Young puppies below 4 months can only hold their pee for about two to three hours at a time while older pups might be able to last about four to six hours. 

 

Try to feed them at least two hours before the start of the trip, as your pup will be less anxious if they don't have to answer the call of nature in an unusual place (your car!) especially if it's their first time traveling.

 

An empty belly will also lessen car sickness (also known as motion sickness) which is a genuine concern for dogs, especially the younger ones.  If your puppy is prone to motion sickness, this tip is a must for your puppy's comfort during the trip. 

 

Most puppies eventually grow out of their motion sickness, but if this does not happen, please consult with your veterinarian.

 


7. Look Up Pet Traveling Laws At Your Destination 

A lot of countries have laws on travelling with dogs in Europe, and pets in general to ensure road safety. In some countries, you must have dog safety belts in your car if you would like to travel with them. In the US, different states have separate laws regarding pet travel as well. 

 

Moreover, if you intend to cross the border with your dog, then it is important to research the requirements for crossing the border with your puppy to avoid delays and inconveniences.  Usually, identification, as well as health certificates like vaccination certificates, are required. 

 

These requirements vary depending on the border, so your research should be specific to your destination.

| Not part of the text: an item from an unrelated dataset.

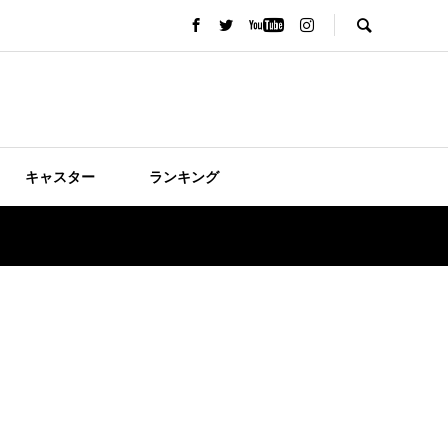
キャスター
ランキング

Do this before your trip so that you carry everything you will need.

 


8. Monitor Your Pup For Signs Of Distress 

No matter how much practice your puppy has had, he or she is still a baby, and actual travel can still be overwhelming. It is therefore important to be on the lookout for signs of distress in your puppy. Read more about car anxiety in dogs.

 

Your puppy could become distressed for various reasons, for instance, motion sickness. It could also be that your puppy is overwhelmed by the new environment. If their anxiety continues unabated, take a break so that your puppy does not become traumatized by traveling and end up disliking it. 

 

Common signs of distress in puppies include:

  • Excessive yawning
  • Excessive barking
  • Excessive panting and drooling
  • Shaking and shivering
  • Crying and whimpering 
  • Panicking and scratching at the carrier or crate 

 

9. Take Loads Of Breaks 

Just like you would like to stretch your legs during a long journey, your puppy would enjoy the break as well. If you want to travel with your puppy, then frequent stops to stretch and get out of the car are important. 

 

Your puppy will enjoy the freedom of being outside even if it is for a short period. It is recommended to give your puppy water outside the car, but you might want to hold the food until you get to your destination. Feeding and drinking water outside the car will make your puppy less likely to feel car sick. Read more about car sickness in dogs

 

#10x Tips & Tricks Puppy Car Travelling Every Owner Should Know

10. Do Not Allow Your Puppy To Stick Its Head Out Of The Window 

When you think about car travel with your dog, of course, the image that comes to mind is a happy dog with its head out of the window and its tongue lolling to the side. 

 

This may sound like fun for your dog but it can quickly turn into a disaster, especially at high speeds and in heavy traffic. This is because the puppy can get eye irritation or even get hit by passing vehicles and debris on the roads. Save this activity for a short joyride around the neighborhood on empty streets at slow speeds. 

 

Final Thoughts 

As any pet owner knows, car rides can be a bit stressful for puppies. Not only is it a new and unfamiliar experience, but it can also be dangerous if they're not properly secured. Always, invest in well-made dog travel products. Such as, a dog car seat, dog seat belt and dog harness. 

 

By following these simple tips, you can help ensure that your puppy has a safe and comfortable car ride. Have fun, and bon voyage!